Manti are an Armenian recipe of baked open dumplings. Any meat or combinations of meat can be used to fill them, but I used lamb mince, spiced with garlic, onion, pepper, cayenne pepper and allspice. The dough is made with flour, salt, egg, water and butter, and is rolled very thin and cut into squares to encase the small balls of meat. I like that the manti are sort of boat shaped, like a khachapuri. I think it’s a nice way to make foods easy to eat with the hands, and still allow some of the filling to brown with direct exposure to heat. The manti are cooked in a baking pan with some beef stock at the bottom to make sure it doesn’t get too dry. This makes the tops nicely crispy and the bottoms juicy and flavoursome, which I really loved together. I served the manti with a yoghurt garlic sauce and a spicy tomato sauce, both tasty additions. I think I liked the manti better than many Asian dumplings/wontons or Italian raviolis I’ve had. They really hit the mark texturally and flavour-wise. I also served them with eech, which sounds like the utterance of a comic book character after discovering a particularly large spider. It’s actually a salad of coarse bulgur, fresh tomato, capsicum, chillies, garlic, onion, cayenne pepper, black pepper, lemon juice and parsley. It can be served hot, cold, or room temperature, which is handy for leftovers, and although I didn’t add one, apparently it’s commonly eaten with a fried egg on top, which sounds like perfection.

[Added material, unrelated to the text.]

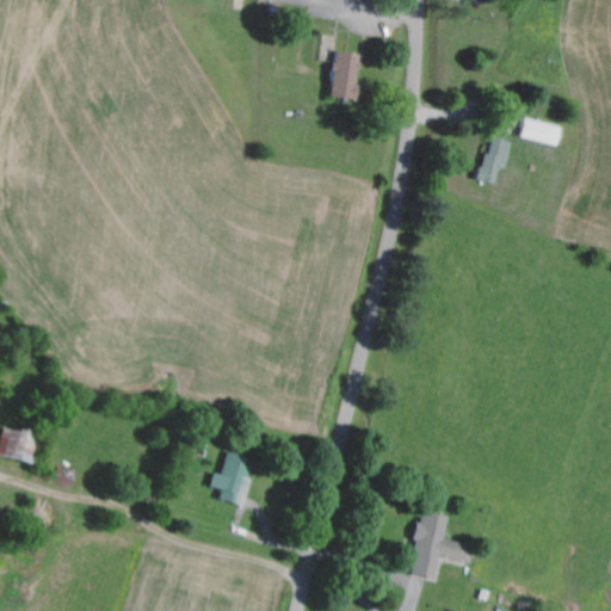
[(359,56),(334,55),(332,99),(357,100),(359,56)]
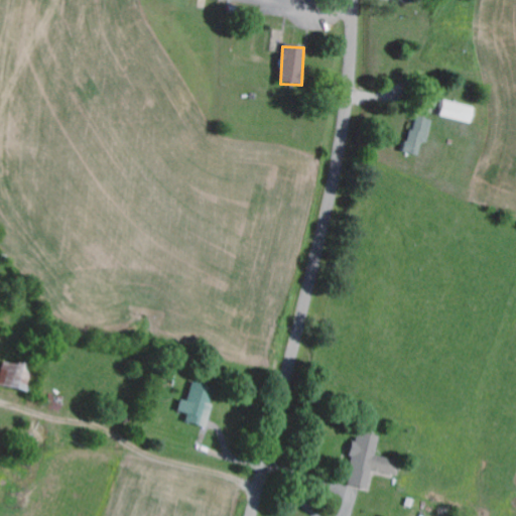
[(404,154),(420,158),(430,122),(414,117),(404,154)]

Ajapsandali with garden salad

Ajapsandali with garden salad.JPG

Ajapsandali is a delicious vegetarian stew, with eggplant, capsicum, tomato, onion, potato, spring onion and coriander. It was very quick and easy to cook, and all of the vegetables melded into a deliciously flavoursome meal. Indeed, the origin of the dish’s name comes from the expression “How delicious you are!” I served it with a garden salad dressed with vinegar, which nicely complemented the cooked tomatoey vegetables. If you have vegans coming over and are in the process of panicking, this is a great easy meal to make them. It’s the kind of dish I fantasise about making with my own produce when I have enough time to have a big garden and grow all of the ingredients (maybe in 70 years when I retire…). I also suspect that the ajapsandali would freeze well, so I am intending to make a large batch in summer, when all of the ingredients are extremely cheap, and freeze them for future lunches.